Joe Medicine Crow’s Dedication to Freedom and What This Means to Me

Plains Indians won honor by counting “coups,” or acts of bravery in battle. The most illustrious coup was to touch an enemy and escape unharmed — something that Medicine Crow wasn’t intending to do when he helped raid a German village.
Photo is an excerpt from Jay Hemmings (2018) “Joe Medicine Crow: Last War Chief Of The Crow Nation & Last Ever War Chief Of The Plains Indians.” The photo was picked as a resemblance of Americanism through the American Legion symbol marked on the podium. This article resonates as an archive branding usage with trademark protections through the Nation Command of the American Legion. Crow’s dedication in combat is a mark of tribal veterans and their efforts to recognize Americanism as the culture and mark of all members of the American Legion shown in his photograph. Do note the VFW cross as well. I also archive for the VFW as well as a member.

by Brad Burt

As we approach Memorial Day 2019, I would like to take a moment to recognize a member of the Armed Forces I became acquainted with as I was searching through the Wisconsin State Historical Society investigating tribal veterans who have gone above and beyond the call. After spending time researching the ways of the Lakota, I decided in September of 2018, I was going to open a Native Veteran Artifact Museum due to the overwhelming colonial artifacts at the Wisconsin State Veterans Museum lacking Native Veteran recognition. My archiving has begun and am looking to honor and dedicate a welcome center in Madison, WI for our members at OutPost 422. Our archives tell the truth of the Native American Veteran heritage story.

My journey began when I was first introduced to the Sundance Ceremony of the Native American Sacrament of Peyotism for my Anthropology final paper.

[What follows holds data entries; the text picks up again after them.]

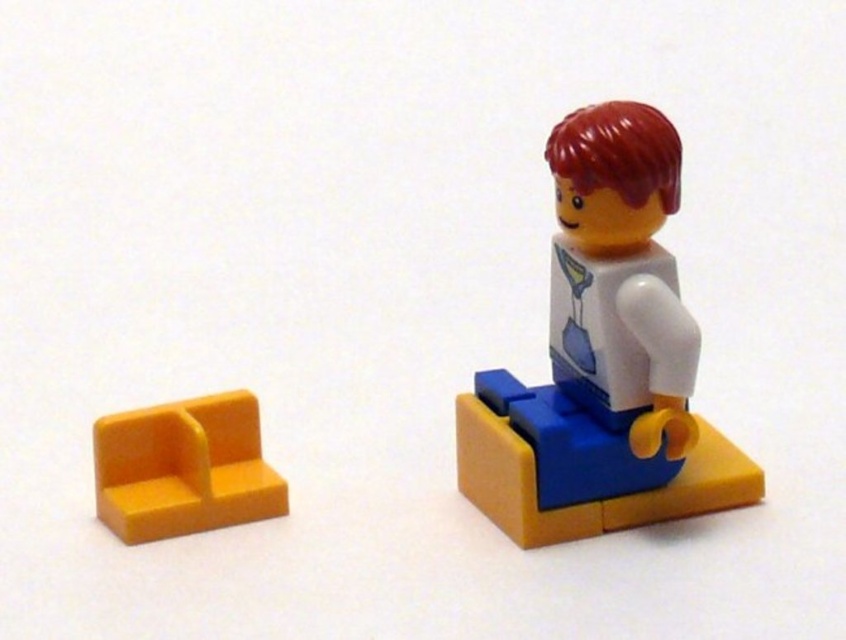
Is white plastic minifigure at center to the left of yellow plastic seat at lower left from the viewer's perspective?

Incorrect, white plastic minifigure at center is not on the left side of yellow plastic seat at lower left.

This screenshot has width=846, height=640. Find the location of `white plastic minifigure at center`. white plastic minifigure at center is located at coordinates (603, 356).

Is point (667, 182) positioned behind point (257, 509)?

No, it is in front of (257, 509).

The height and width of the screenshot is (640, 846). In order to click on white plastic minifigure at center in this screenshot , I will do `click(603, 356)`.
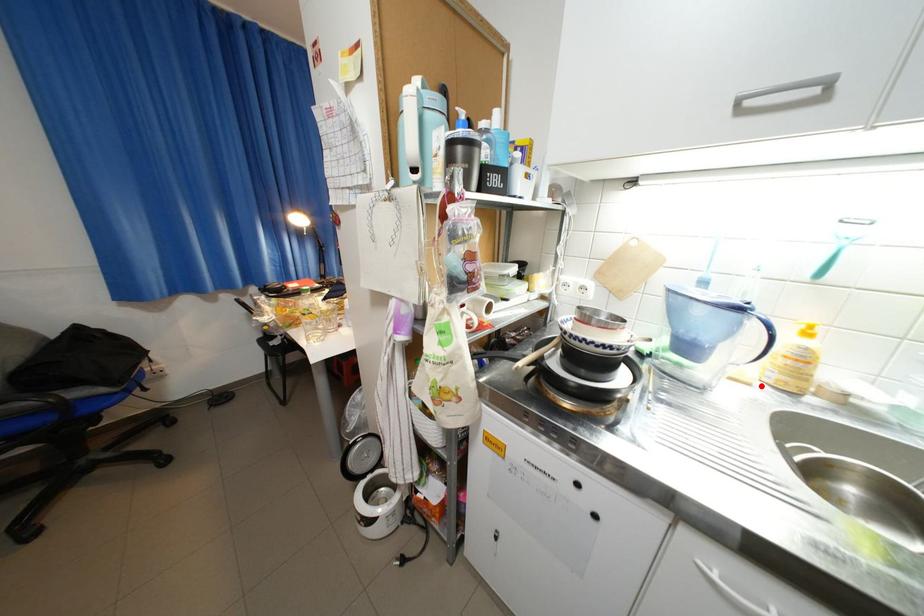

Researching tribal history has helped me develop a deeper, broader, and enlightened perspective as to why Joe Medicine Crow’s War Chief accomplishment helped win World War 2. My favorite of the tasks assigned to a young member of the U.S. Army 103rd Infantry Division was a special mission to steal a horse from the enemy.

I imagine his determination to serve his people as nothing short of divine. One thing I have grown fond of with tribal veteran research is the extra effort a Native American warrior puts into their service. They walk the divine walk and have absolute ground-zero relentless determination and guts. The amount of guts that went into stealing a Nazi horse goes against the grain of a respectable individual in a egalitarian structured system. Crow received his blessing and went against all he was taught on the premise of just cause. War Chief Crow exemplifies honor.

One thing I admire about my tribal veteran friends from the United States reservations is their dedication to honor, integrity, and dignity. War Chief Joe Medicine Crow did not do this to receive awards like the garden variety suburban concrete warrior does. He did this to protect the future of his people. Stealing a horse and completing his mission was his divine pathway to honor, which is the main takeaway I have received through my Anthropological lens.

Writing editorials has developed my understanding of heritage of the Sundance Ceremony and the Longhouse Religion archiving I unearthed with Handsome Lake is where my love for journalism began. Our Native American Sacred Warriors are of high honor and ask we take a moment this Memorial Day to say grace and ask our Higher Power to bless the families of those who have troops deployed from reservations. I also ask we send up prayers to keep safe watch over their sons and daughters who are deployed.

Memorial Day is a time of reflection. I certainly hope we can reflect on the greater good of the will of the divine as a token of solitude amongst or veteran community. Our Americanism commission starts when we take time to include and invite all those who served to come to the harvest feast of honor on this blessed Memorial Day.